> [Problem details]
Reproduce the lines from the line with "Но жительницы Крокетта (Теннесси, США) не" up to and including the line with "конечном итоге настиг", switching "грабителя" to "вора" and changing nothing else. Output only those lines.

> [Records provided]

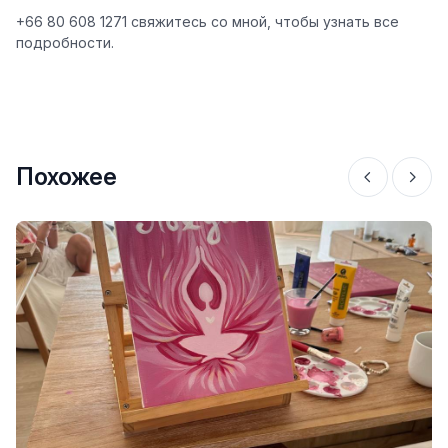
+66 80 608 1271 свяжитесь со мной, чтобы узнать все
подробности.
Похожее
...
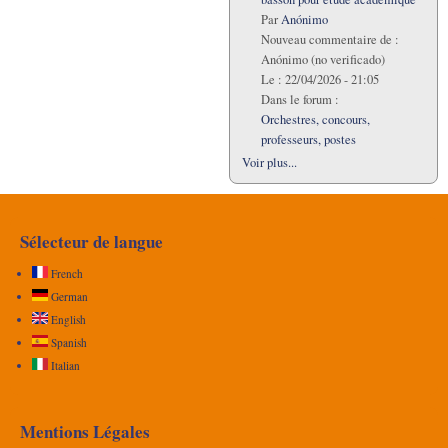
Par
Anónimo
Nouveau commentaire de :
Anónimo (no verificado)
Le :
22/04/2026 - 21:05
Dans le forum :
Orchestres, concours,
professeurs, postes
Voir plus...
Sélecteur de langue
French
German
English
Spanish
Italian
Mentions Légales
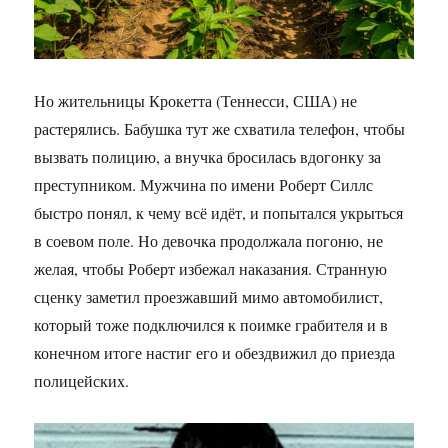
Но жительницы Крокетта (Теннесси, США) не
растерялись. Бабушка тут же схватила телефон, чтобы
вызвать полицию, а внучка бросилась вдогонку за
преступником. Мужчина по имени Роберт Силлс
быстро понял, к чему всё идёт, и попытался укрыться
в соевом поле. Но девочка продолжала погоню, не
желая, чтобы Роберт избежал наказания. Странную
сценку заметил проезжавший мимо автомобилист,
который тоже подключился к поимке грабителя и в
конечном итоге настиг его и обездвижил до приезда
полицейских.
==
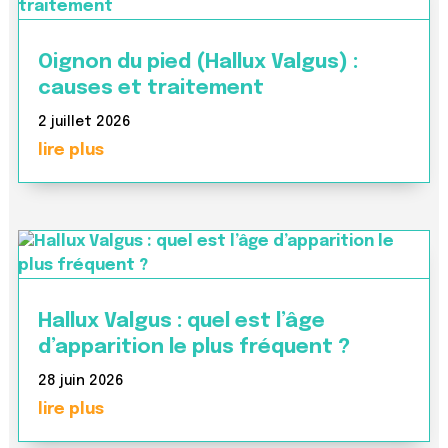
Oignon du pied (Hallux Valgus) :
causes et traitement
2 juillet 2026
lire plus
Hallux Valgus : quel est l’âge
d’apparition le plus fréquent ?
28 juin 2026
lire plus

> [Expected output]
Но жительницы Крокетта (Теннесси, США) не
растерялись. Бабушка тут же схватила телефон, чтобы
вызвать полицию, а внучка бросилась вдогонку за
преступником. Мужчина по имени Роберт Силлс
быстро понял, к чему всё идёт, и попытался укрыться
в соевом поле. Но девочка продолжала погоню, не
желая, чтобы Роберт избежал наказания. Странную
сценку заметил проезжавший мимо автомобилист,
который тоже подключился к поимке вора и в
конечном итоге настиг его и обездвижил до приезда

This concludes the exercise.